Strong U.S. employment data has helped fuel expectations of more interest rate hikes. The Labor Department reported Tuesday there were two jobs for every unemployed person in July, giving ammunition to Fed officials who argue the economy can tolerate more rate hikes to tame inflation that is at multi-decade highs.

On Wednesday, payroll processor ADP said its latest monthly survey of hiring by private U.S. companies showed payrolls increased by 132,000, well below the 275,000 economists expected, according to FactSet. The company also said wage growth was in line with recent monthly snapshots.

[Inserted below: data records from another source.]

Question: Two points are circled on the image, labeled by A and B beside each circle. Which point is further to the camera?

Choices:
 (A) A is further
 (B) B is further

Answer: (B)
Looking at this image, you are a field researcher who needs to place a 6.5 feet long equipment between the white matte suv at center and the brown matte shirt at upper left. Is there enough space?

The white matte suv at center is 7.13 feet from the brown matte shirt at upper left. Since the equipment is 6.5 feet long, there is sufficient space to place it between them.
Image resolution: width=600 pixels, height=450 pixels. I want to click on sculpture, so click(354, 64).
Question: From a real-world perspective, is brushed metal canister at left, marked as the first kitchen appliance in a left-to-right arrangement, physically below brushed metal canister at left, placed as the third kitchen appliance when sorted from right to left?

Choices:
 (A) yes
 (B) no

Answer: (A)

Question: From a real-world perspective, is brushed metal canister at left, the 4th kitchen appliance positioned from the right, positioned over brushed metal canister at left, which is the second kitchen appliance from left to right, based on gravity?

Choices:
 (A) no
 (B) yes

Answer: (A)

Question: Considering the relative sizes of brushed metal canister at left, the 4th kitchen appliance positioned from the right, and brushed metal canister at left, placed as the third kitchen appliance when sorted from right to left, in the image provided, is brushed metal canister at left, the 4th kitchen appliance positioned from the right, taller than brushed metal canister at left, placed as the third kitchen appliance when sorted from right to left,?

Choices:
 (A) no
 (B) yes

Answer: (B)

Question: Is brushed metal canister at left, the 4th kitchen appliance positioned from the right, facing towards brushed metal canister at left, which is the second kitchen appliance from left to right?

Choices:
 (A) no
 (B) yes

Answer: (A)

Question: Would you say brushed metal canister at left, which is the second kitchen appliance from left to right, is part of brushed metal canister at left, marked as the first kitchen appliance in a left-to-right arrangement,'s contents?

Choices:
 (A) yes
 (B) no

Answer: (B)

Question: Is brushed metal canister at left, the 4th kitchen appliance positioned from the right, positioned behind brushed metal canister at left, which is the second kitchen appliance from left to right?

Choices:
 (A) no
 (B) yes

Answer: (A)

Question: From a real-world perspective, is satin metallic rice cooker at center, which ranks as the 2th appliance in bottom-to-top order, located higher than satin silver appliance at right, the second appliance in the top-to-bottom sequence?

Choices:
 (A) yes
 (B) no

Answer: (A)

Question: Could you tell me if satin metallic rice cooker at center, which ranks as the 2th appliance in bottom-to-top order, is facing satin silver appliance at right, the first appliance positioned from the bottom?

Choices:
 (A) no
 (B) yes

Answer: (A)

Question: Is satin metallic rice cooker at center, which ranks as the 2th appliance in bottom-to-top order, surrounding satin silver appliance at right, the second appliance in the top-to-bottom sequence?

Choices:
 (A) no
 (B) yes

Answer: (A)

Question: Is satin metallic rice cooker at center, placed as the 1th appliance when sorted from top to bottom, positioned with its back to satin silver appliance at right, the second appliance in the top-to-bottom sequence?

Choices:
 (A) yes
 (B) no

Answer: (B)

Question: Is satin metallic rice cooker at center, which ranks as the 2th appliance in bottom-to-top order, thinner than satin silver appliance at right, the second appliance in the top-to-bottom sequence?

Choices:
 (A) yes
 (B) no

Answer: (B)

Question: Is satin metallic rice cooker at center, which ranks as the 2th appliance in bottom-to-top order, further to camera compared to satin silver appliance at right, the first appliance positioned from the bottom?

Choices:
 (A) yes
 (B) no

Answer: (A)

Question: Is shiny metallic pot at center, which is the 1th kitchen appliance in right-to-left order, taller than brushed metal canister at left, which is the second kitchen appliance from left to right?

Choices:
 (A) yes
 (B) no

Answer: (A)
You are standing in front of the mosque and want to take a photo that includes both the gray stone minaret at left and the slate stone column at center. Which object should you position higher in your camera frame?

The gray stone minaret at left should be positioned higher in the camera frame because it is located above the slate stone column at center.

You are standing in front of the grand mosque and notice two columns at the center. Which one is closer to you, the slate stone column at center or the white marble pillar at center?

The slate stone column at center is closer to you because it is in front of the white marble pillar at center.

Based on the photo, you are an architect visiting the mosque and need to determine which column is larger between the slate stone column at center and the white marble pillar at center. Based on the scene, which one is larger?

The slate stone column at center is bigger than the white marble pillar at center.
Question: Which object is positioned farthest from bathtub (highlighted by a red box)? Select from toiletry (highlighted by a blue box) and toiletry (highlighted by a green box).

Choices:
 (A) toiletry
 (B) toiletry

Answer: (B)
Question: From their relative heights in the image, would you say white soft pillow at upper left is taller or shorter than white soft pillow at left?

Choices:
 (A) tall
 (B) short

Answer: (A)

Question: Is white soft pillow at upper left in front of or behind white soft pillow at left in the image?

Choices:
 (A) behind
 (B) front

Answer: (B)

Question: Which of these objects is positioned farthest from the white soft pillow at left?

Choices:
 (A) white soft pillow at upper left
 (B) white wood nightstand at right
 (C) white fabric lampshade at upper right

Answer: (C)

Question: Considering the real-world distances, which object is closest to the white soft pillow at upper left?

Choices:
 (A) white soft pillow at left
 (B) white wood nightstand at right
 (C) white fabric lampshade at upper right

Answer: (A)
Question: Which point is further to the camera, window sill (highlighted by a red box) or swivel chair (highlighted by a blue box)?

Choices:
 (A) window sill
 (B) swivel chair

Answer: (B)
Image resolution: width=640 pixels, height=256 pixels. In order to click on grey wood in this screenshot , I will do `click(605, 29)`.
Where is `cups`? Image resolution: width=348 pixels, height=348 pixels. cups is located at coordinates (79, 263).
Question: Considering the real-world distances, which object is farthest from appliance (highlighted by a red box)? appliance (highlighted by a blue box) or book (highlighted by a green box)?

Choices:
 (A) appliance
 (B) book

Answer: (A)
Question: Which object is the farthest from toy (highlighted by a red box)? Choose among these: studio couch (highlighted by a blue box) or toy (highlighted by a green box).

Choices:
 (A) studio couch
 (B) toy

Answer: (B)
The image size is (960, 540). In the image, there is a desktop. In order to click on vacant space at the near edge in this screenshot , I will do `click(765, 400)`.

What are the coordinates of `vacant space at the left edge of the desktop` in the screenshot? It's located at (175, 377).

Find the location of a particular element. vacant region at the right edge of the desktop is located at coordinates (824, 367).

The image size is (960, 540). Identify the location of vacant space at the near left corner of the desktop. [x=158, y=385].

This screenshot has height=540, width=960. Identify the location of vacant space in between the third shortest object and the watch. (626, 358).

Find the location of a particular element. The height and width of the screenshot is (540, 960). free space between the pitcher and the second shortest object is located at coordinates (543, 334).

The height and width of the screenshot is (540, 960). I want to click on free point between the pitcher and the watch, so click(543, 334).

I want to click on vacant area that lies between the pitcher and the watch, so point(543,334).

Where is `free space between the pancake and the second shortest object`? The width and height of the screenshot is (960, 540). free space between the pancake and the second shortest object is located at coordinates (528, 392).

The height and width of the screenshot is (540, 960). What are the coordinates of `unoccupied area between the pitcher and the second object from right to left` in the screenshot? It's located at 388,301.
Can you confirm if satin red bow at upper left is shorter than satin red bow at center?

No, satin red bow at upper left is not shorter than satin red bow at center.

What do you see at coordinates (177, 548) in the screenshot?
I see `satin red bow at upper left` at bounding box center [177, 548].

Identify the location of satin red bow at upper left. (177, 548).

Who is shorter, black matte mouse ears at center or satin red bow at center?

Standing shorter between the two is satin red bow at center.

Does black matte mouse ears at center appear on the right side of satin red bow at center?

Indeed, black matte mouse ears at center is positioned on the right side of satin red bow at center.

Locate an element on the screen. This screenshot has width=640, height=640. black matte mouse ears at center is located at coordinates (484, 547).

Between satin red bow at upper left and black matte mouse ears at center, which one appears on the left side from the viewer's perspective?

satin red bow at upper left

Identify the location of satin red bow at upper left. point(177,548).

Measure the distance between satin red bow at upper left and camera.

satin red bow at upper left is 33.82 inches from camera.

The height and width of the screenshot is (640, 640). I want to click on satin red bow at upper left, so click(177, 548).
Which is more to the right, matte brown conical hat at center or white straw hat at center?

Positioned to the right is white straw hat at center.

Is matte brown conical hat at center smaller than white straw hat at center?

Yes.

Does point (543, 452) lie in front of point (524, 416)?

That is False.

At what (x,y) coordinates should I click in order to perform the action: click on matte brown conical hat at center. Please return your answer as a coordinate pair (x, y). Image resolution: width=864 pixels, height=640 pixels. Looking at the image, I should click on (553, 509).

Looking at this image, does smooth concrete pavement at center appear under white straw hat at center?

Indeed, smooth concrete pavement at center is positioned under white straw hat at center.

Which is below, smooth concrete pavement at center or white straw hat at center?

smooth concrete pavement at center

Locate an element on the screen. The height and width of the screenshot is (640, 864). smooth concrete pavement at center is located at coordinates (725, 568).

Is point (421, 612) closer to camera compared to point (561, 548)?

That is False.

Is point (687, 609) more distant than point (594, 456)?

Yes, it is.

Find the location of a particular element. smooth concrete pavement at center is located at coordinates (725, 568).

“The downward trend in hiring recently suggests that the economy and job market are slowing, a worrying sign for investors, especially after Powell’s commentary last week that the Fed will maintain course with aggressive hikes to combat inflation,” said Peter Essele, head of portfolio management for Commonwealth Financial Network. “If the current trend of softening economic reports continues, September could be a rocky month for investors, reaffirming its position as the worst calendar month for markets historically.”

The ADP survey comes ahead of employment reports from the Labor Department this week: applications for unemployment benefits on Thursday and the August jobs report Friday. Analysts expect both to show a robust labor market.

In Europe, markets fell after a report showed inflation in countries using the euro hit another record in August as energy prices soared, largely because of Russia’s war in Ukraine. Annual inflation in the eurozone’s 19 countries rose to 9.1%, up from 8.9% in July, according to the European Union statistics agency Eurostat.

Inflation is at the highest levels since record-keeping for the euro began in 1997. The latest figures add pressure on European Central Bank officials to continue raising interest rates, which can tame inflation, but also stifle economic growth.